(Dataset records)
┄┄┄┄┄┄┄┄┄┄┄┄┄┄┄┄┄┄┄┄

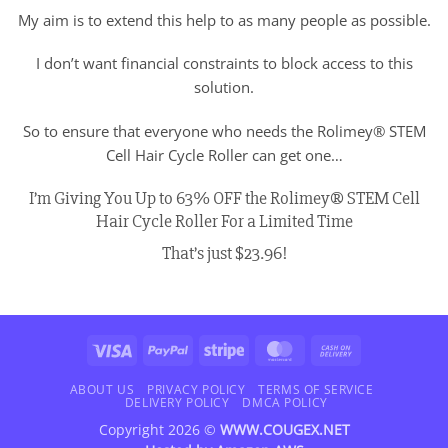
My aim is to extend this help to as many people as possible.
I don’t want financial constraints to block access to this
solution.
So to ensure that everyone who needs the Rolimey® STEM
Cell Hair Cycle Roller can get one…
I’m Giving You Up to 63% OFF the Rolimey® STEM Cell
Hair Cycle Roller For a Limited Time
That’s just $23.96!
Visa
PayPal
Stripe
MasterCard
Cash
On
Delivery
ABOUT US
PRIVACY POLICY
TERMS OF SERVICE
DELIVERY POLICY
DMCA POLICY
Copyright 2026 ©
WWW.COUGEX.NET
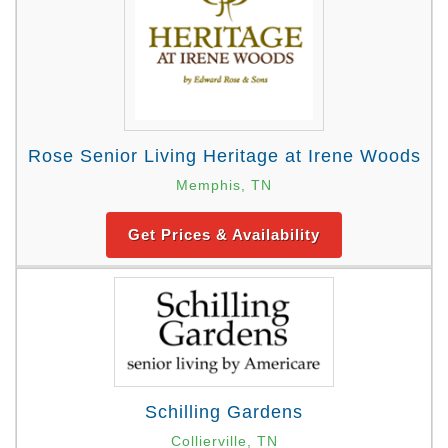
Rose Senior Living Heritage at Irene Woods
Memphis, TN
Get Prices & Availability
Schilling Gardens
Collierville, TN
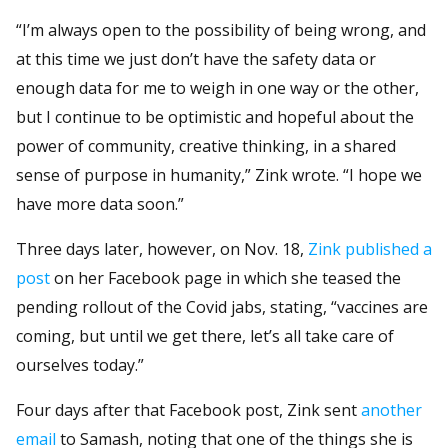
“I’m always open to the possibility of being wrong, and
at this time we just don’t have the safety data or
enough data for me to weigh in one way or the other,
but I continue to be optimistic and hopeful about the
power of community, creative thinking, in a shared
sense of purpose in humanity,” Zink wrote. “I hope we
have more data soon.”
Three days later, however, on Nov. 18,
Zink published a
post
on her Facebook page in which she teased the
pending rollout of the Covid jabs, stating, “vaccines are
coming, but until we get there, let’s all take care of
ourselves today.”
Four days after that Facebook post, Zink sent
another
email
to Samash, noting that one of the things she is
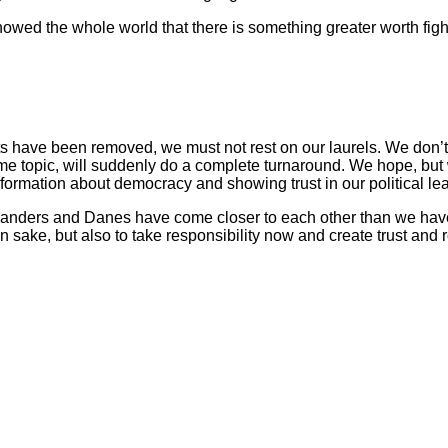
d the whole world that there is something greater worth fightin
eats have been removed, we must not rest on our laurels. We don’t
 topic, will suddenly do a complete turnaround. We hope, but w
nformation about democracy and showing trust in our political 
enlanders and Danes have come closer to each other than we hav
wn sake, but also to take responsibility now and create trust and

┄┄┄┄┄┄┄┄┄┄┄┄┄┄┄┄┄┄┄┄

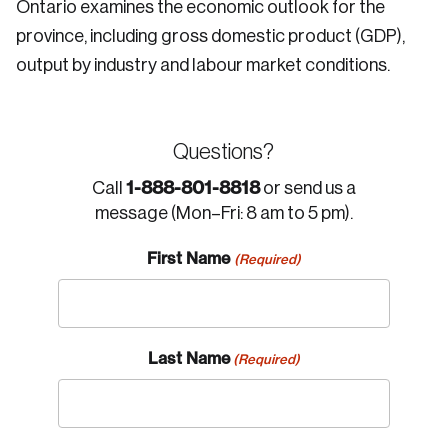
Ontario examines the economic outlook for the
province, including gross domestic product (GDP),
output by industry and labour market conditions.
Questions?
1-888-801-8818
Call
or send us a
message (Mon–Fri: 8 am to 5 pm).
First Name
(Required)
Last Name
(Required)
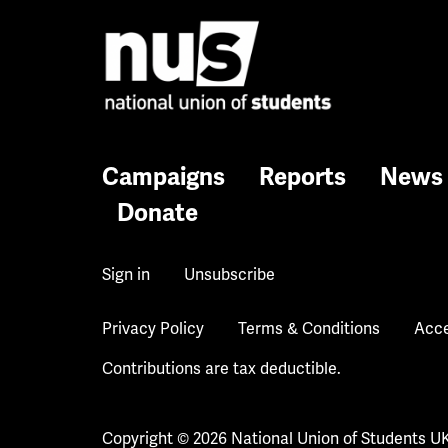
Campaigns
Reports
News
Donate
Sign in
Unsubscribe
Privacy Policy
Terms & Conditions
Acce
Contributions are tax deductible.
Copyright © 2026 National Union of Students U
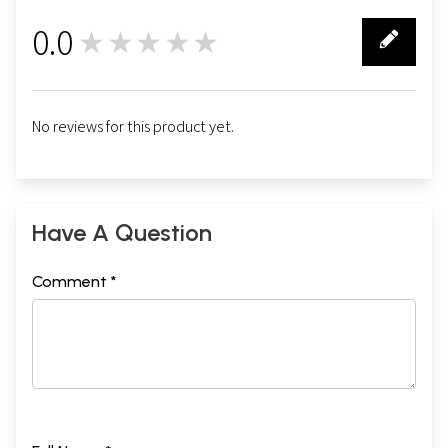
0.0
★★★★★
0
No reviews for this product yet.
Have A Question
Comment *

┄┄┄┄┄┄┄┄┄┄┄┄┄┄┄┄┄┄┄┄

What you will do: Reproduce the lines verbatim, beginning with the line that contains "Rose Senior Living Heritage at Irene Woods" and ending with the line that contains "to Samash, noting". Include both of those lines and leave out the pictures.

Written response:
Rose Senior Living Heritage at Irene Woods
Memphis, TN
Get Prices & Availability
Schilling Gardens
Collierville, TN
“I’m always open to the possibility of being wrong, and
at this time we just don’t have the safety data or
enough data for me to weigh in one way or the other,
but I continue to be optimistic and hopeful about the
power of community, creative thinking, in a shared
sense of purpose in humanity,” Zink wrote. “I hope we
have more data soon.”
Three days later, however, on Nov. 18,
Zink published a
post
on her Facebook page in which she teased the
pending rollout of the Covid jabs, stating, “vaccines are
coming, but until we get there, let’s all take care of
ourselves today.”
Four days after that Facebook post, Zink sent
another
email
to Samash, noting that one of the things she is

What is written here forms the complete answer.